TASK INSTRUCTIONS: Below are records with pictures; copy word for word only the lines between the line with "Figure 1: xy, xz, yz;" and the line with "Figure 2: 3-D, field", inclusive, and drop the pictures.

-------- INFORMATION PROVIDED --------

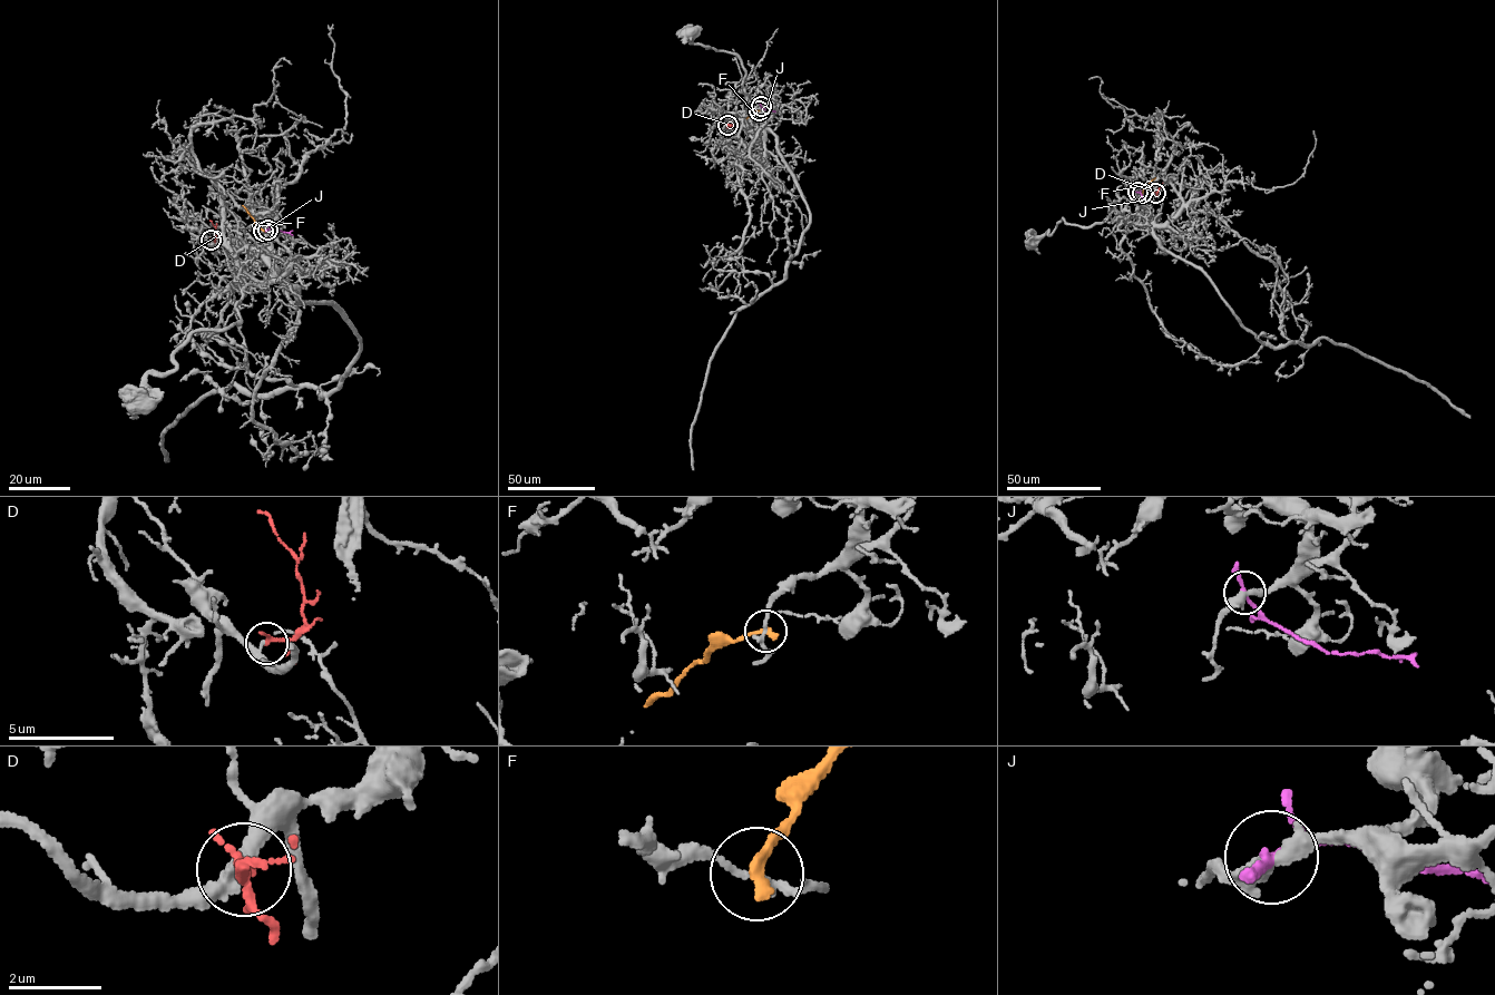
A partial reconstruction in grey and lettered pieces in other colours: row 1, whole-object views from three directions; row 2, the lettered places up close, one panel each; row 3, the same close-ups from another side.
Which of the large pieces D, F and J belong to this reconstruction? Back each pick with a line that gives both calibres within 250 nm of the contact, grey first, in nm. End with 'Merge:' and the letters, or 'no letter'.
D: Thickness 280 nm (grey) against 170 nm
Merge: D

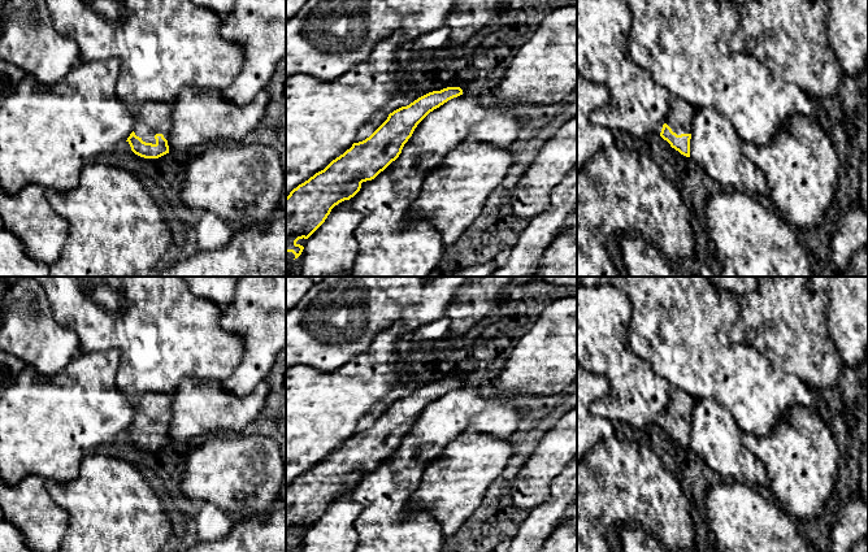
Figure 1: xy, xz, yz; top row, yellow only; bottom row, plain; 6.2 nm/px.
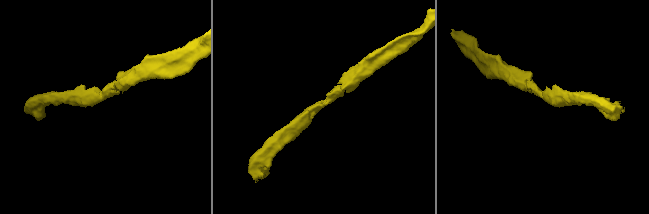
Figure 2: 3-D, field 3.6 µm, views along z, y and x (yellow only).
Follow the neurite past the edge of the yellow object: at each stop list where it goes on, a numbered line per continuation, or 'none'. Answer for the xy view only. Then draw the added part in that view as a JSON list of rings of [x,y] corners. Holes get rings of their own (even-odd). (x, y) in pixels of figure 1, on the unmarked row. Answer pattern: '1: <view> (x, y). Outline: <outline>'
1: xy (152, 409). Outline: [[[152,392],[133,396],[131,403],[136,409],[134,423],[146,434],[156,435],[155,426],[162,425],[168,431],[170,425],[173,394]]]

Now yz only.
1: yz (680, 411). Outline: [[[677,388],[670,390],[670,400],[665,414],[677,426],[691,425],[695,399],[687,392]]]

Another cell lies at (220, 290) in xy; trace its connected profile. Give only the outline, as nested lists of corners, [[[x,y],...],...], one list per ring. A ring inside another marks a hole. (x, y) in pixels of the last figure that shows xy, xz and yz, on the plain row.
[[[183,277],[188,290],[201,297],[226,308],[234,299],[240,277]]]

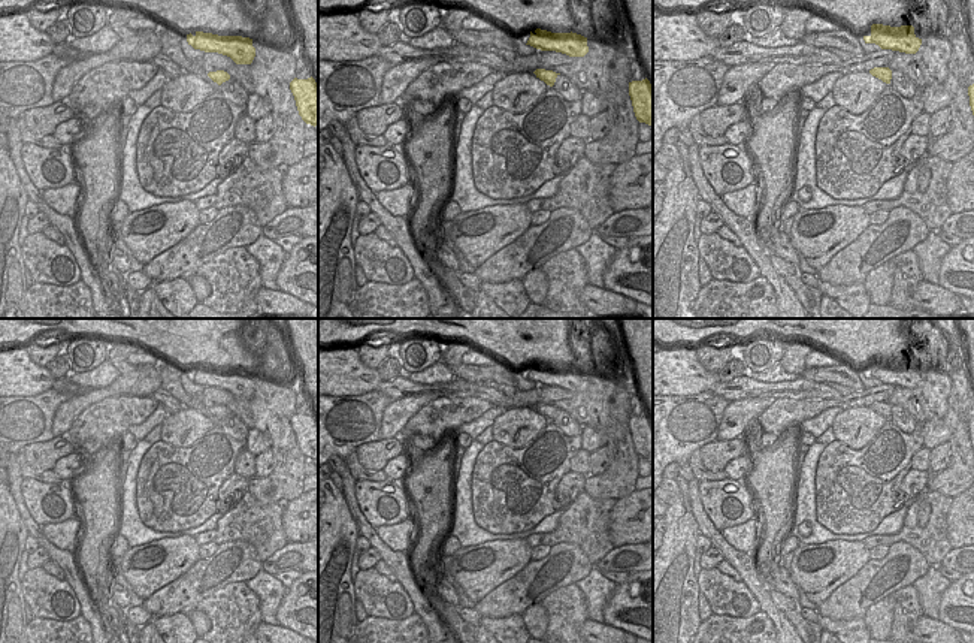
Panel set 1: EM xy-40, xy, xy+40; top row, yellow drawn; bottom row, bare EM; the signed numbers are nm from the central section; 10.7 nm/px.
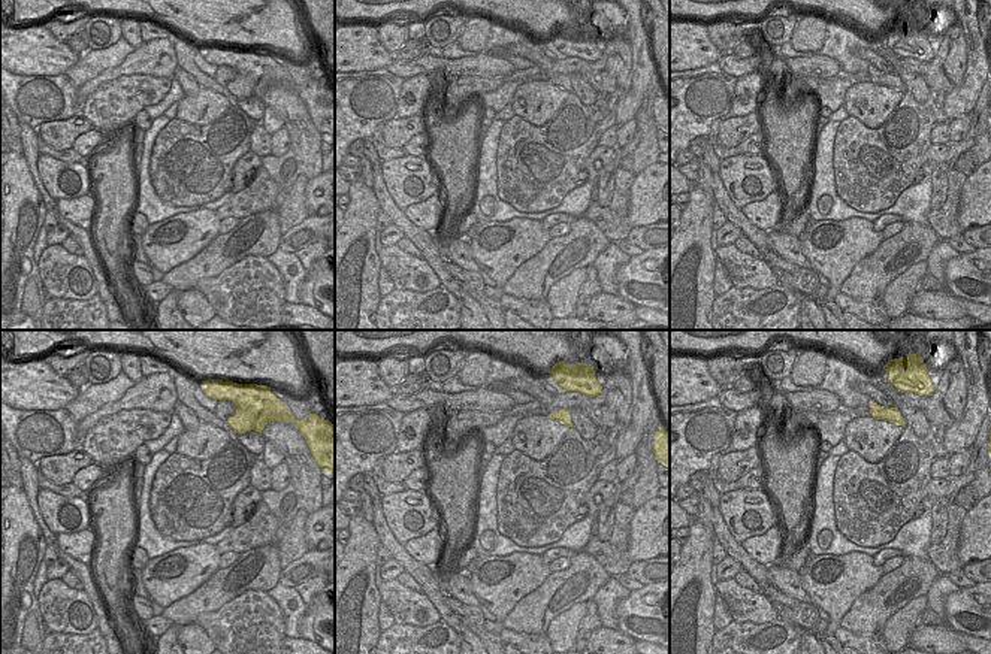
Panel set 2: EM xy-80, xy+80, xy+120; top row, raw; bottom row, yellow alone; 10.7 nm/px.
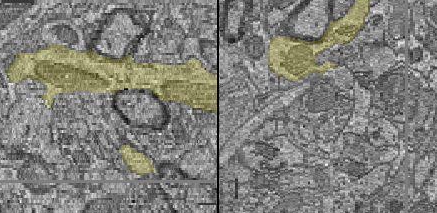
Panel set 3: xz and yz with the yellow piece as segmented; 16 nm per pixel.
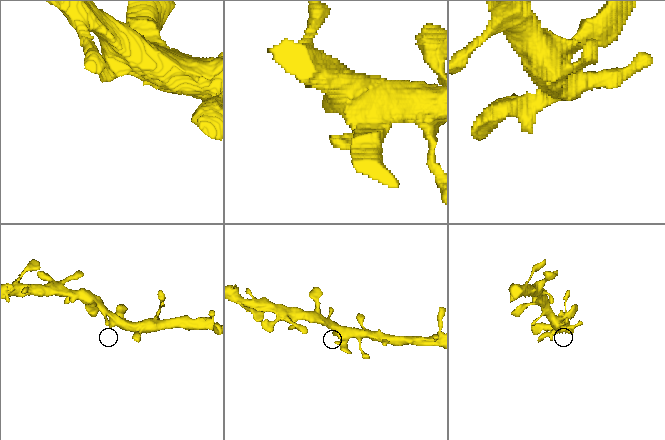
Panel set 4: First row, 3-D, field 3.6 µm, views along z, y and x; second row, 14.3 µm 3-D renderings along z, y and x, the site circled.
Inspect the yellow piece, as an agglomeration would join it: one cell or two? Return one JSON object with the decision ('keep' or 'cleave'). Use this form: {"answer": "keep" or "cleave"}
{"answer": "keep"}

--------

RESULT OF THIS TASK:
Figure 1: xy, xz, yz; top row, yellow only; bottom row, plain; 6.2 nm/px.
Figure 2: 3-D, field 3.6 µm, views along z, y and x (yellow only).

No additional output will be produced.